L’Histoire
Un livreur pour l’application de livraison Eatza se retrouve face à une femme massive, dont le regard peut faire frémir n’importe qui. Lors d’une livraison ultérieure, il réalise qu’elle possède la même voix que sa V-Tuber préférée, Fuwari Hanae. Étrangement, elle commence à commander de plus en plus de nourriture et, un jour, elle lui propose de lui payer pour discuter.
Cependant, lorsqu’elle n’est pas sous les lumières, elle souffre d’une profonde anxiété sociale, l’empêchant d’échanger avec des inconnus. De son côté, le livreur a également ses propres craintes, préférant rester en retrait en raison des moqueries qu’il a subies dans son enfance. Au fil des livraisons, un lien se tisse entre eux, tandis qu’il cherche à l’aider à surmonter ses angoisses. Le manga se termine sur une épreuve cruciale : une sortie nocturne au konbini. Parviendra-t-elle à franchir cette étape ?
Les Personnages
Ce qui est intéressant, c’est que les personnages n’ont pas de noms explicites, ce qui renforce l’immersion dans l’histoire. On apprend rapidement que la grande fille est, semble-t-il, Fuwari, qui, après avoir échoué à devenir actrice de voix, est devenue une introvertie. Ses tentatives d’interaction avec le monde extérieur ont tiré sur ses blessures, et elle finit par construire un quotidien loin du contact humain.

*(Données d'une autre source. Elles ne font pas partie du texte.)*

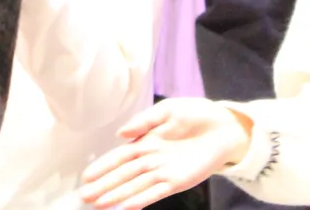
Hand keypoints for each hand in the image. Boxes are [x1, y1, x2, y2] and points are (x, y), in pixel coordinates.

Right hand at [79, 99, 252, 207]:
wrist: (225, 127)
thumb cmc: (195, 115)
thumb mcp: (167, 110)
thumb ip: (144, 121)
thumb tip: (121, 134)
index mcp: (145, 142)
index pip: (119, 156)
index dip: (103, 166)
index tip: (86, 176)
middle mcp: (151, 160)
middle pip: (123, 175)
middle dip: (104, 186)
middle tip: (84, 197)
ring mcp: (164, 173)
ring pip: (135, 187)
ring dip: (117, 196)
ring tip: (99, 205)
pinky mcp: (179, 181)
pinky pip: (157, 193)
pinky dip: (142, 200)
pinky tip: (127, 207)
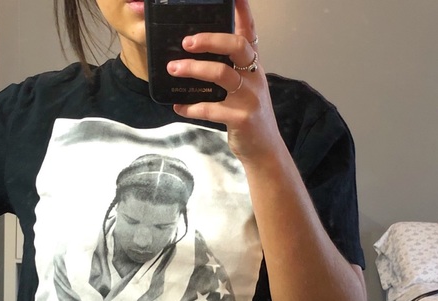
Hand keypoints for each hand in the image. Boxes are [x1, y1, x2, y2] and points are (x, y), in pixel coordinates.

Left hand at [166, 0, 282, 164]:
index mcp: (254, 66)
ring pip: (222, 74)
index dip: (243, 12)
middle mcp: (254, 77)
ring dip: (194, 69)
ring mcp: (249, 97)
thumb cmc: (249, 116)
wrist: (264, 149)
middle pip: (236, 47)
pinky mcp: (241, 118)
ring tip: (173, 68)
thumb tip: (195, 55)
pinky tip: (178, 106)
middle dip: (210, 40)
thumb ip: (230, 69)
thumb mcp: (245, 87)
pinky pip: (211, 109)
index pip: (249, 32)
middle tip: (186, 41)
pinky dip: (191, 107)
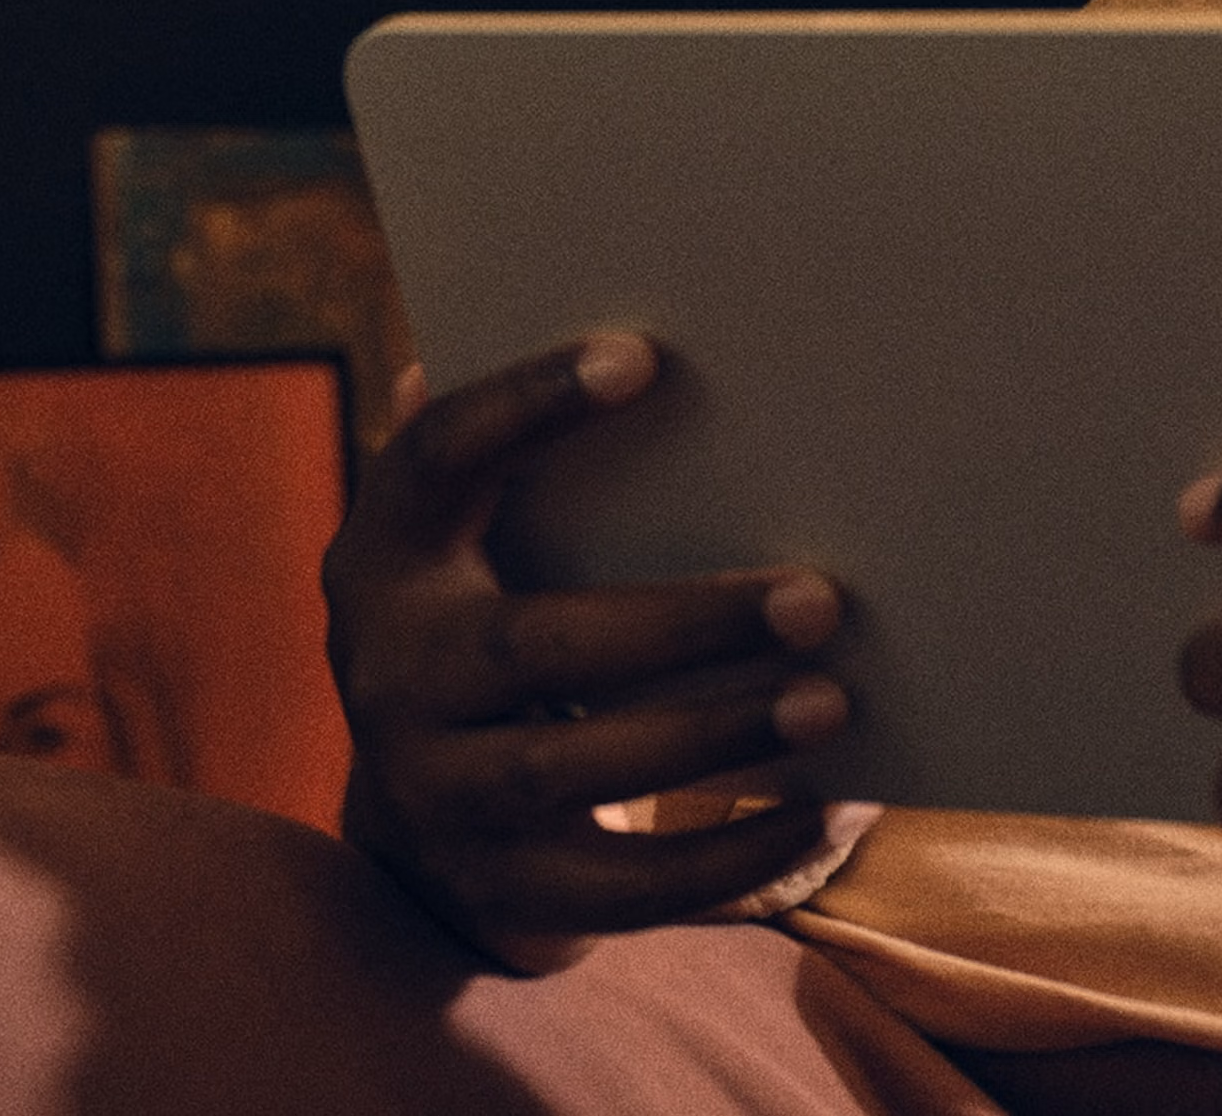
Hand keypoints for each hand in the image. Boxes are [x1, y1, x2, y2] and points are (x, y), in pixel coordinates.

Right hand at [322, 332, 855, 971]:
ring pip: (577, 768)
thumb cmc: (496, 622)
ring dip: (715, 734)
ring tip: (833, 699)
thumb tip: (628, 332)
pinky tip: (825, 809)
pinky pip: (622, 889)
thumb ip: (520, 451)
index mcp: (388, 555)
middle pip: (536, 647)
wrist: (423, 829)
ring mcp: (440, 794)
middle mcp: (393, 676)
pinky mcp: (503, 890)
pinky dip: (727, 859)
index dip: (526, 404)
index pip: (435, 459)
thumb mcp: (479, 543)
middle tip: (820, 597)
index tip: (644, 355)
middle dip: (683, 623)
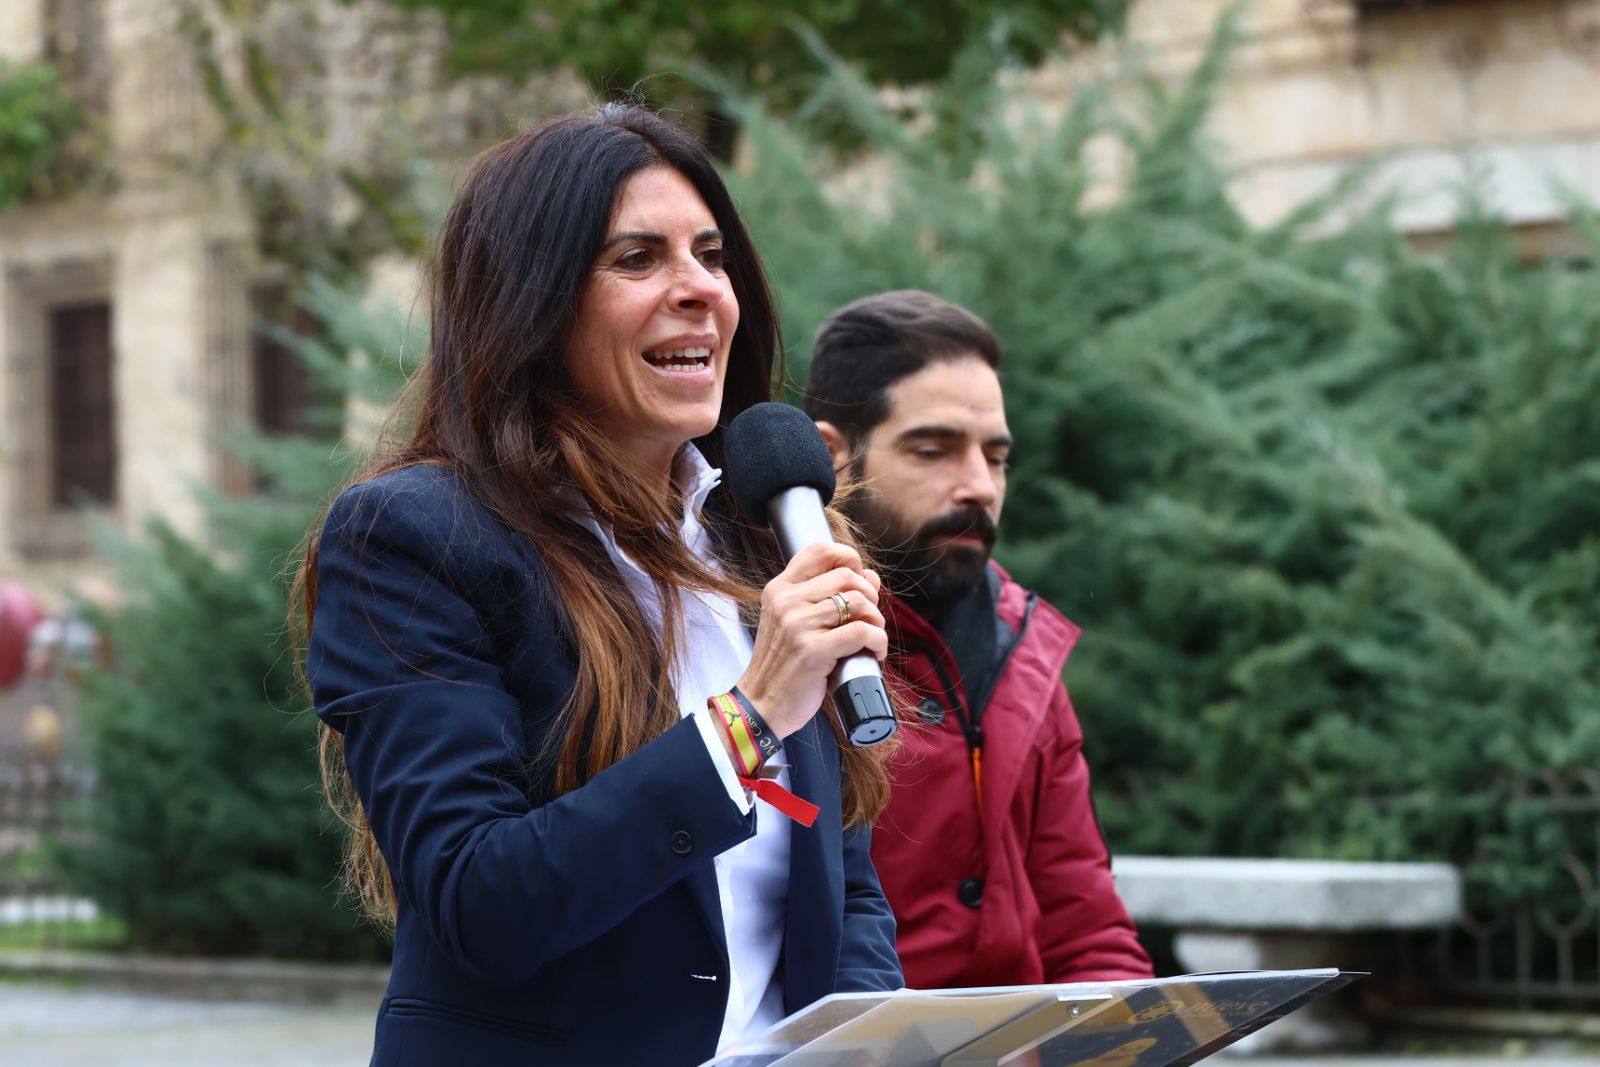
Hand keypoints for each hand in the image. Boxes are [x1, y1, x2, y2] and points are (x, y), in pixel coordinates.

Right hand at [735, 542, 886, 739]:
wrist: (761, 704)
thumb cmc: (783, 665)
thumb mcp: (795, 623)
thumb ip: (827, 596)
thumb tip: (870, 577)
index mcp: (780, 589)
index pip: (819, 550)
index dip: (849, 558)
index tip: (859, 581)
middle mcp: (787, 601)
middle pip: (847, 576)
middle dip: (870, 596)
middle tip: (869, 618)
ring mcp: (798, 625)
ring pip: (858, 603)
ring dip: (876, 621)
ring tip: (872, 637)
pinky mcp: (813, 651)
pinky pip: (860, 633)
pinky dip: (877, 642)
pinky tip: (874, 653)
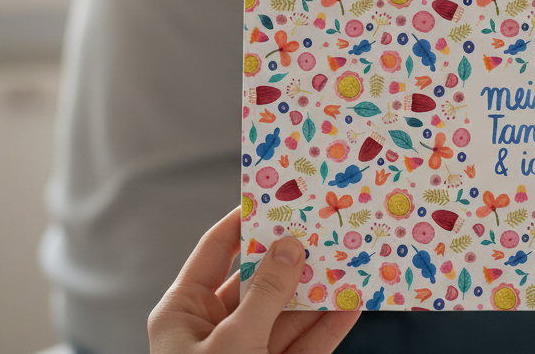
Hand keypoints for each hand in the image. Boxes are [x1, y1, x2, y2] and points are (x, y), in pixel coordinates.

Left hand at [148, 208, 358, 353]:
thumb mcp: (233, 343)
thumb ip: (266, 295)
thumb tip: (290, 245)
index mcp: (182, 313)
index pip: (214, 251)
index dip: (245, 222)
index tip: (279, 196)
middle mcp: (213, 329)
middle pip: (258, 281)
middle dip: (292, 257)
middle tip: (324, 227)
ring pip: (286, 314)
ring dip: (317, 291)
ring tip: (350, 260)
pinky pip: (302, 346)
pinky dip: (327, 328)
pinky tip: (351, 305)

Le livreur, quant à lui, choisit de garder secrète sa connaissance de son identité de V-Tuber. Conscient de sa sensibilité, il s’engage à l’aider dans cette lutte contre son anxiété, ce qui crée une atmosphère bienveillante et touchante.
Pensées Finales
Pour un premier volume, c’est une surprise très agréable. Contrairement aux attentes suscitées par le titre, on découvre une belle histoire sur deux introvertis qui s’entraident. Fuwari, malgré son image, est douce et attachante, sa nervosité ajoutant une touche comique. Les quiproquos et les moments de maladresse apportent une légèreté au récit. Ce procédé ludique de ne pas nommer les personnages fonctionne merveilleusement bien, laissant place au développement de leur relation sans distraction. J’espère que les auteurs conserveront cette approche jusqu’à la fin !
Points à retenir
- Le livreur et Fuwari développent une relation fondée sur l’entraide face à leurs anxiétés.
- Les personnages sans nom permettent une immersion accrue dans l’histoire.
- Les moments comiques proviennent souvent de malentendus innocents.
- Le récit met en lumière des thèmes d’angoisse sociale et d’introversion.
- La dynamique entre les protagonistes est abordable et relatable.
En somme, ce premier volume réussit à captiver tout en traitant des sujets profonds de manière douce et humoristique. Cela me pousse à réfléchir sur les défis de la communication dans notre société actuelle. Sommes-nous, comme ces personnages, parfois perdus dans la recherche d’une connexion authentique ? L’exploration de cette thématique est d’une grande richesse et mérite notre attention.